Where did defenders of Roe v. Wade go wrong? Why did they lose the moral high ground? What does it take to defend abortion rights in the United States?

The Supreme Court overturned Roe v. Wade because it claimed that “a right to abortion is not deeply rooted in the Nation’s history and traditions.” But if the intellectual tradition the American founders drew on was the doctrine of individual rights, then it is relevant that this doctrine has logical implications that even they might not have grasped. In that respect, the original philosophy of the founders supports an absolute individual right to abortion.

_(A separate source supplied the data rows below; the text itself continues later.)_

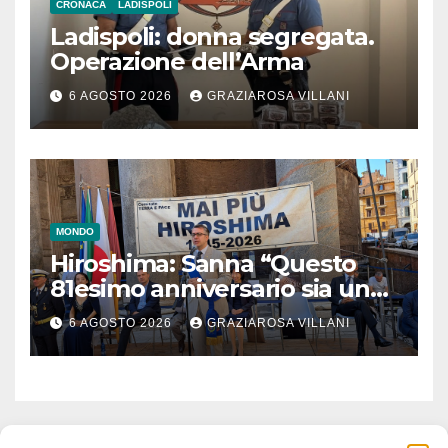
CRONACA
LADISPOLI
Ladispoli: donna segregata.
Operazione dell’Arma
6 AGOSTO 2026
GRAZIAROSA VILLANI
MONDO
Hiroshima: Sanna “Questo
81esimo anniversario sia un
monito per tutti”
6 AGOSTO 2026
GRAZIAROSA VILLANI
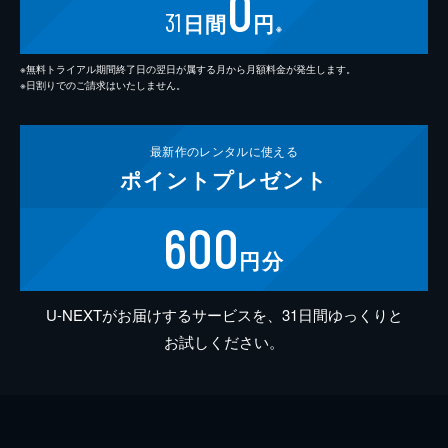
0
31
日間
円
※
※無料トライアル期間終了日の翌日が属する月から月額料金が発生します。
※日割りでのご請求はいたしません。
最新作の
レンタルに使える
ポイント
プレゼント
600
円分
U-NEXTがお届けするサービスを、31日間ゆっくりと
お試しください。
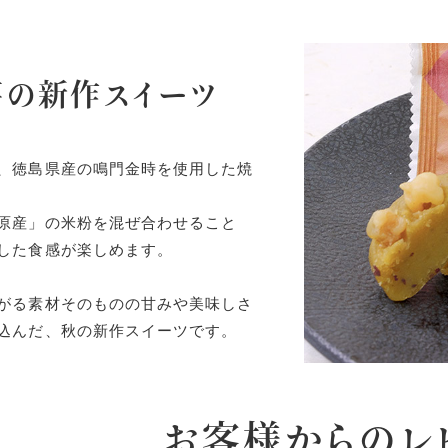
芋の新作スイーツ
、徳島県産の鳴門金時を使用した焼
原産」の米粉を混ぜ合わせること
した食感が楽しめます。
がる素材そのものの甘みや美味しさ
込んだ、秋の新作スイーツです。
お客様からのレ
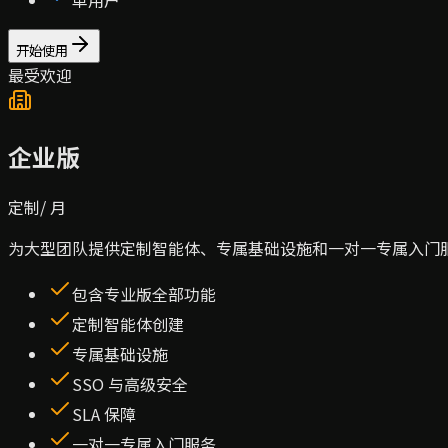
开始使用
最受欢迎
企业版
定制
/ 月
为大型团队提供定制智能体、专属基础设施和一对一专属入门
包含专业版全部功能
定制智能体创建
专属基础设施
SSO 与高级安全
SLA 保障
一对一专属入门服务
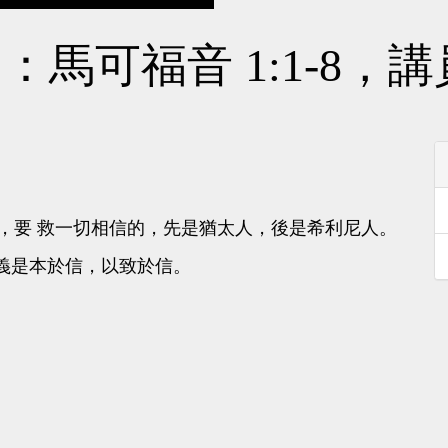
：馬可福音 1:1-8，
，要 救一切相信的，先是猶太人，後是希利尼人。
義是本於信，以致於信。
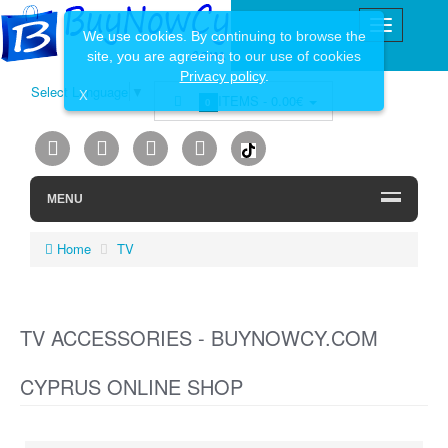
We use cookies. By continuing to browse the
site, you are agreeing to our use of cookies
Privacy policy
.
Select Language
▼
X
ITEMS -
0.00€
0
MENU
Home
TV
TV ACCESSORIES - BUYNOWCY.COM
CYPRUS ONLINE SHOP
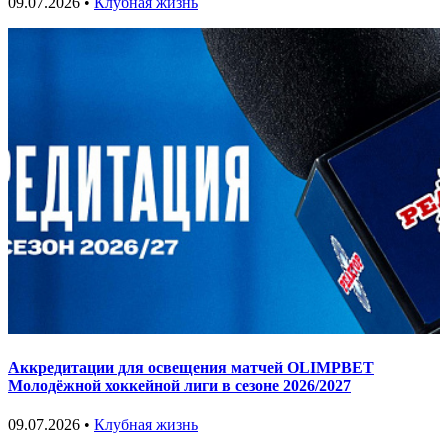
09.07.2026 •
Клубная жизнь
Аккредитации для освещения матчей OLIMPBET
Молодёжной хоккейной лиги в сезоне 2026/2027
09.07.2026 •
Клубная жизнь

To defend abortion as an inviolable right, it has to be understood as a claim of uncompromising justice. The hard-hitting essays in this book make that case.

Challenging both defenders of Roe and its conservative critics, Ben Bayer lays out a rational, secular defense of the right to abortion based on Ayn Rand’s philosophy. Bayer shows how the principles of Rand’s individualist ethics enshrine a woman’s right to her own happiness, without limitation by any competing “rights” of the fetus.

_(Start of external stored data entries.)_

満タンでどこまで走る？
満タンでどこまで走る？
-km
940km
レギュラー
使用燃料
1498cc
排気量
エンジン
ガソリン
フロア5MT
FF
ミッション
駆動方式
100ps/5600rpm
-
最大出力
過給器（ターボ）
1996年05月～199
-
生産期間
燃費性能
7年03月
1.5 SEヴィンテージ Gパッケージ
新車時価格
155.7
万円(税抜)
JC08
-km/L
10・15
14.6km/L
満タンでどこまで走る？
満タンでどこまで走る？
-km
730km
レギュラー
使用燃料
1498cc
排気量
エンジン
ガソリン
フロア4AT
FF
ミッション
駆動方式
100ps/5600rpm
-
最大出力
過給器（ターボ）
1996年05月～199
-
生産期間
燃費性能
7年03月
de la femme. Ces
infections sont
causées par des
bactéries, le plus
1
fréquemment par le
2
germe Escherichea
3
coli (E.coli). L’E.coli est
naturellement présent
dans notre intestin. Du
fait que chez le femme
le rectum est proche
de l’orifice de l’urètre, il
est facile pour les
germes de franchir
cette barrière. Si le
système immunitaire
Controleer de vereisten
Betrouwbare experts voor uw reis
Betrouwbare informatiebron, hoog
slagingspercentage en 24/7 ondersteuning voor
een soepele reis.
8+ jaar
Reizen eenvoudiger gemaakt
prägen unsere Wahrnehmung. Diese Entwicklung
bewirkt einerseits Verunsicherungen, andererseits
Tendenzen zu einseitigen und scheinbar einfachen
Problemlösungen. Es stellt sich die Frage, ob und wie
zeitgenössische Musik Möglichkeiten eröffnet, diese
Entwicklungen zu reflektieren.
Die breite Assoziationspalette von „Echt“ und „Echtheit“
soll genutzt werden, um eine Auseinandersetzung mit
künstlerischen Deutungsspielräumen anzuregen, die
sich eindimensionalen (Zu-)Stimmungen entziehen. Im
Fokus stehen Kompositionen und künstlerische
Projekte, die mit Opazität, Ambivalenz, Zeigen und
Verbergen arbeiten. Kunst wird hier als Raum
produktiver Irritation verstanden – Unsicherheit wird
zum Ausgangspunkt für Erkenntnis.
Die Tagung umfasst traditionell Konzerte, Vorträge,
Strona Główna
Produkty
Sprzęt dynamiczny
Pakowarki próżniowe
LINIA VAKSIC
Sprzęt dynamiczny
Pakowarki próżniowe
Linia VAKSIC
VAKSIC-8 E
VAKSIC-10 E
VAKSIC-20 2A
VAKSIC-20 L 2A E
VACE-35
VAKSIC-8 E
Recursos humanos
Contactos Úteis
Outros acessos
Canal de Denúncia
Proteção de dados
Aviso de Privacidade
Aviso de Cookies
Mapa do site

Can the controversy over abortion be settled by scientific facts alone? No, Bayer explains, because philosophical reasoning is needed to interpret the relevance of the science.

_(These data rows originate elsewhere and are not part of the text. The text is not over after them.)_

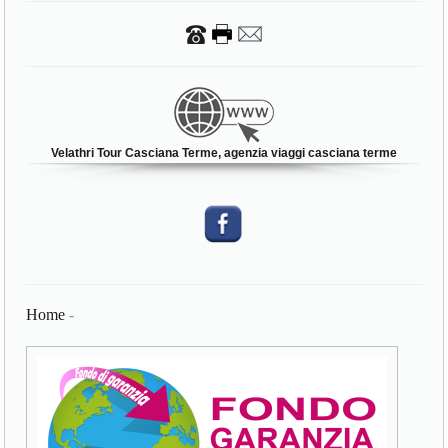
Velathri Tour Casciana Terme, agenzia viaggi casciana terme
Home
-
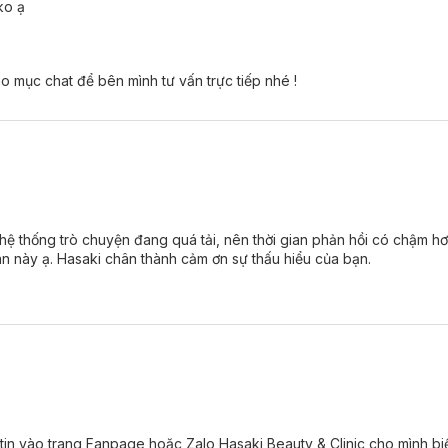
ịn màng sau khi sử dụng.
ko ạ
trạng kích ứng cho da.
o mục chat để bên mình tư vấn trực tiếp nhé !
hông paraben, không thử nghiệm trên động vật.
au Giang Lotus Soothing Micellar Water:
ớt.
 hệ thống trò chuyện đang quá tải, nên thời gian phản hồi có chậm h
an này ạ. Hasaki chân thành cảm ơn sự thấu hiểu của bạn.
 tin vào trang Fanpage hoặc Zalo Hasaki Beauty & Clinic cho mình biế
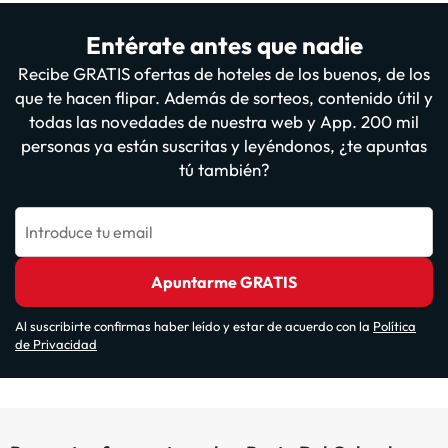
Entérate antes que nadie
Recibe GRATIS ofertas de hoteles de los buenos, de los
que te hacen flipar. Además de sorteos, contenido útil y
todas las novedades de nuestra web y App. 200 mil
personas ya están suscritas y leyéndonos, ¿te apuntas
tú también?
Introduce tu email
Apuntarme GRATIS
Al suscribirte confirmas haber leído y estar de acuerdo con la
Política
de Privacidad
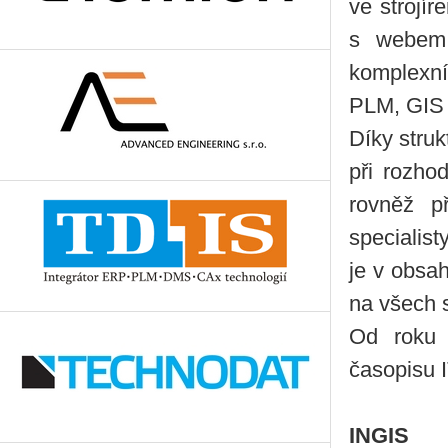
ve strojír
s webem 
komplexní
PLM, GIS i
Díky stru
při rozho
rovněž p
specialis
je v obsa
na všech s
Od roku 
časopisu 
INGIS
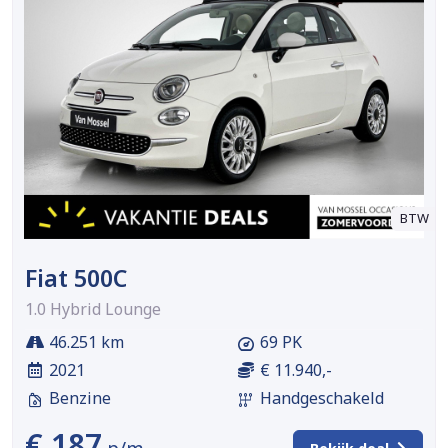
BTW
Fiat 500C
1.0 Hybrid Lounge
46.251 km
69 PK
2021
€ 11.940,-
Benzine
Handgeschakeld
€ 187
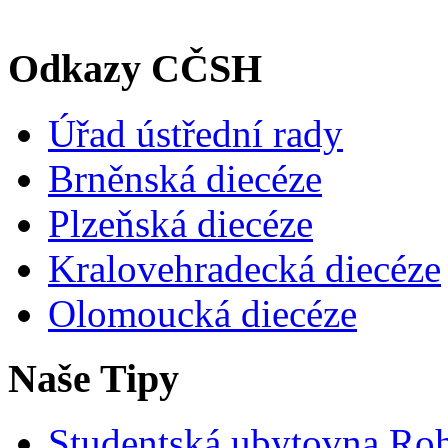
Odkazy CČSH
Úřad ústřední rady
Brněnská diecéze
Plzeňská diecéze
Kralovehradecká diecéze
Olomoucká diecéze
Naše Tipy
Studentská ubytovna Ro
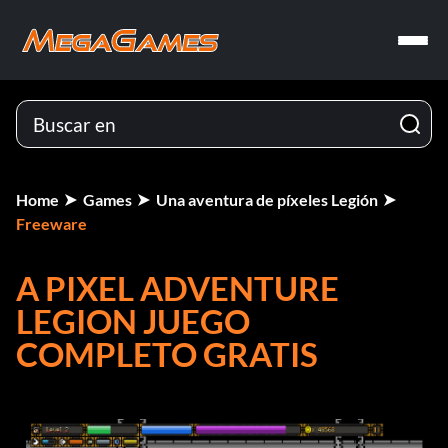
Home
Games
Una aventura de píxeles Legión
Freeware
A PIXEL ADVENTURE
LEGION JUEGO
COMPLETO GRATIS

Ultimately the right to abortion—which Bayer argues should be legal until birth—allows a woman to protect what’s sacred about life: her own life and future.

About the Author

Ben Bayer
Ben Bayer is an instructor and fellow at the Ayn Rand Institute. He brings to ARI more than a decade of experience in teaching a wide range of philosophy courses at colleges and universities around the United States. He was a visiting assistant professor at Loyola University New Orleans for seven years, and previously taught at Metropolitan State University of Denver, Colorado College, Loyola University of Chicago, and the University of Illinois, Urbana-Champaign. In his time as a professor, Dr. Bayer’s research focused on epistemology and metaphysics (especially, free will and determinism). He has published scholarly articles in American Philosophical Quarterly, Synthese, Philosophia, and Acta Analytica, among others. He has also contributed essays to Concepts and Their Role in Knowledge: Reflections on Objectivist Epistemology and Essays on Ayn Rand’s “The Fountainhead.” Dr. Bayer was one of the two co-founders of the student publication The Undercurrent, for which he served as an editor and contributor between 2005 and 2016. He edited checkyourpremises.org, the blog of the Ayn Rand Society (a professional association affiliated with the American Philosophical Association), from 2016 to 2017. Dr. Bayer received his Ph.D in philosophy from the University of Illinois, Urbana-Champaign, in 2007. He also completed the program of coursework in ARI’s Objectivist Graduate Center, a forerunner of the Objectivist Academic Center.